Chaque expérience est différente, tout comme son degré de difficulté. Nous pouvons reconnaître la difficulté de notre situation et de celle des autres sans les comparer pour autant.

Il est possible de ressentir deux émotions contradictoires

J’ai décidé de parler de mes sentiments à une psychologue. Elle m’a enseigné une vérité sur les émotions qui a tout changé :

on peut en ressentir plusieurs en même temps.

Après avoir été témoin de guerres et de querelles entre les Néphites et les Lamanites, le prophète Alma a écrit : « Et ainsi, nous voyons la grande raison de la tristesse, et aussi de la joie – de la tristesse à cause de la mort et de la destruction parmi les hommes, et de la joie à cause de la lumière du Christ qui mène à la vie » (Alma 28:14).

Les Néphites éprouvaient de la tristesse et de la joie.

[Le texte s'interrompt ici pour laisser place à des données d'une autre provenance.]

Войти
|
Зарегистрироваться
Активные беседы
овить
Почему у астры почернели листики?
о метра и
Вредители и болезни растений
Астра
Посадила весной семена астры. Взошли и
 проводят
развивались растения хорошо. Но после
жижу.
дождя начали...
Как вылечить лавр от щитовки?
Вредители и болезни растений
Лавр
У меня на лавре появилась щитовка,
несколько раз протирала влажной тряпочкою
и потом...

Je me suis rendu compte que je pouvais être bouleversée par mes épreuves tout en étant reconnaissante d’être enceinte.

Dieter F. Uchtdorf, du Collège des douze apôtres, a enseigné :

« Lorsque nous sommes reconnaissants à Dieu dans notre situation, nous pouvons connaître une douce paix au milieu des tribulations. Dans la douleur, nous parvenons quand même à élever notre cœur en louanges. Dans la souffrance, nous pouvons rendre gloire à l’expiation du Christ. […]

Être reconnaissants dans les moments de détresse ne signifie pas que nous sommes satisfaits de notre situation. Cela signifie qu’à travers l’œil de la foi, nous regardons au-delà de nos difficultés actuelles. »

Nous pouvons nous permettre de ressentir toutes nos émotions tout en exprimant notre gratitude à Dieu pour ses bénédictions et sa miséricorde.

Le Sauveur a souffert pour tous

Quand le Sauveur a souffert pendant son expiation, il n’a pas passé au crible toutes les épreuves et toutes les expériences que nous allions tous traverser, choisi celles qu’il pensait être les pires, et souffert uniquement pour celles-là. Il s’est chargé de toutes nos souffrances.

Comme l’a dit frère Zivic, « il a souffert pour nos péchés, nos peines, nos dépressions, nos angoisses, nos infirmités et nos peurs. Par conséquent il sait comment nous aider, comment nous inspirer, comment nous réconforter et comment nous fortifier pour que nous persévérions et obtenions la couronne réservée aux invaincus. »

L’expiation de Jésus-Christ est infinie. Au milieu des tribulations de la vie et des vicissitudes de la maternité, dans les rires ou les larmes, exprimons notre gratitude infinie envers notre Sauveur et soutenons-nous mutuellement.